You also get additional const void SmallArray;, const void CurArray;, unsigned CurArraySize;, unsigned NumElements;, unsigned NumTombstones; members for the SmallPtrSet.

In the small case, all of these should be zero initialized except for CurArray. This should reduce to a handful of stores. I'm not going to say it's impossible that such a minor difference matters, but I'm suspicious. You could convince me by adding a couple of dummy fields to the Query and showing that they do have the performance change you're claiming they do.

You are right to be sceptical: I did some experiments and found that doing doing some memsetting, or adding additional members to the Query structure has no measurable performance implications. However adding an unused SmallPtr<void*,8> Dummy; member triggers the performance regressions, so something more complicated appears to be going on here...

I don't know if this is really the instructions or the stack space saving and I am hoping it's not just cache effects because the stack alignment changed. But I did take care to measure a release clang, on a machine with most daemons killed, ASLR disabled, 3 different longer testcases (combine.c from 403.gcc, sqlite3 amalgamation, webkit javascript interpreter in a single file) run multiple times, so I am confident the measurements themself are real.

This is good information. I'll believe you the difference is real; I'm just trying to understand why. Once we know why, we can decide if this is the right fix and whether there's other ways we could continue to improve the performance of this code.

I am not sure what you mean by Stack Discipline, can you elaborate (or give me a link to an explanation of the concept)?

What I meant in this case is that we appear to be using a Query object to wrap an existing one with a single extra exclusion added to it. This is conceptual a stack of exclusions along with a single unchanging Query. We could explicitly model this as a Query without exclusions and an explicit exclusions stack that we push/pop from on each recursive call. We could even introduce a ExclusionStackHelper to do the push/pop for us implicitly.

In fact I even had the code changed to this. But as the code paths that actually create new Query objects are nearly never hit (see above) I didn't see any performance difference.

sanjoy edited edge metadata.Jan 17 2016, 10:28 AM

Minor drive-by comments inline.

lib/Analysis/ValueTracking.cpp
102

Why not std::array?

117

This can be a call to find or any_of from STLExtras.h if you use an std::array for Excluded.

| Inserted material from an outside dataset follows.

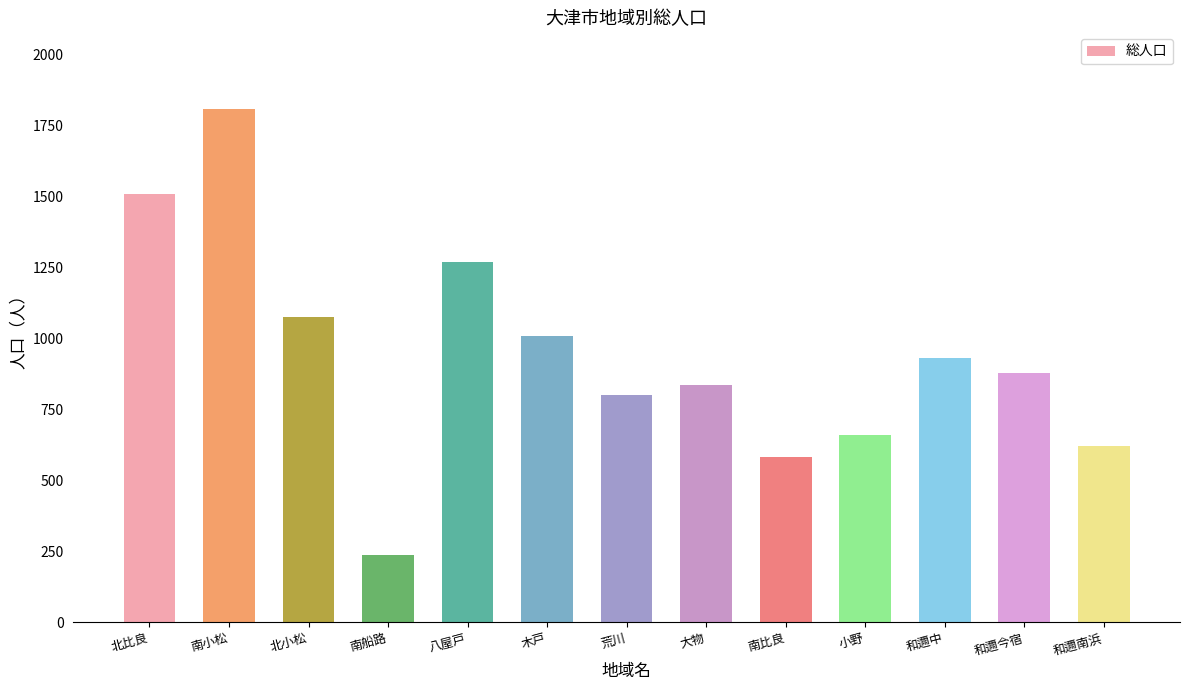

Are the bars horizontal?

No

sanjoy added inline comments.Jan 19 2016, 12:18 PM
lib/Analysis/ValueTracking.cpp
117

Sorry, just realized that it won't.

MatzeB updated this revision to Diff 46100.Jan 26 2016, 9:03 PM
MatzeB edited edge metadata.

Update patch to be more C++y with std::array and std::find.

Any chance to get this accepted on the grounds that it definitely does not slow down the code even if I can't explain why the improvements in my measurements are as big as they are?

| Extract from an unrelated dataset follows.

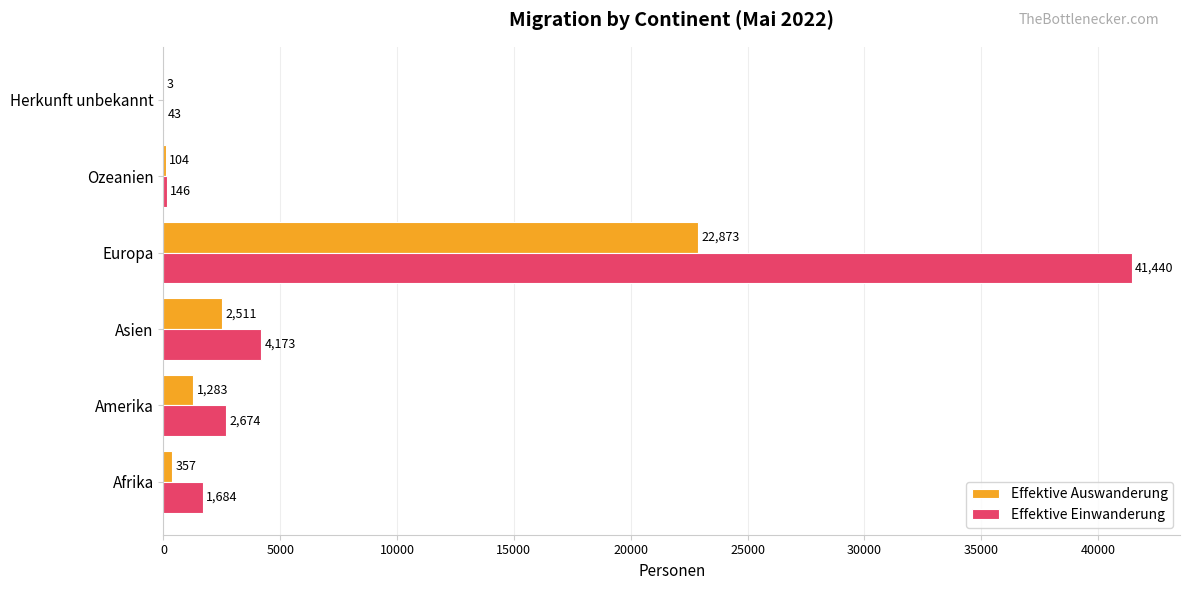

Is the value of Effektive Auswanderung at Amerika greater than the value of Effektive Einwanderung at Amerika?

No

reames accepted this revision.Jan 27 2016, 4:47 PM
reames added a reviewer: reames.

LGTM w/minor comments addressed.

lib/Analysis/ValueTracking.cpp
93

Stale comment.

112

Place this assert after the increment as an <=. They're equivalent, but the alternative code is easier to read.

118

If you zero initialize the array, you can simply this by just scanning the extra elements. (optional)

Adding an early exit when NumExcluded == 0 is likely to be worthwhile.

This revision is now accepted and ready to land.Jan 27 2016, 4:47 PM
MatzeB marked 5 inline comments as done.Jan 27 2016, 10:32 PM

Thanks for the review!

lib/Analysis/ValueTracking.cpp
118

Initializing the array is something I avoid on purpose here because in the huge majority of the case the array is not used at all.

This revision was automatically updated to reflect the committed changes.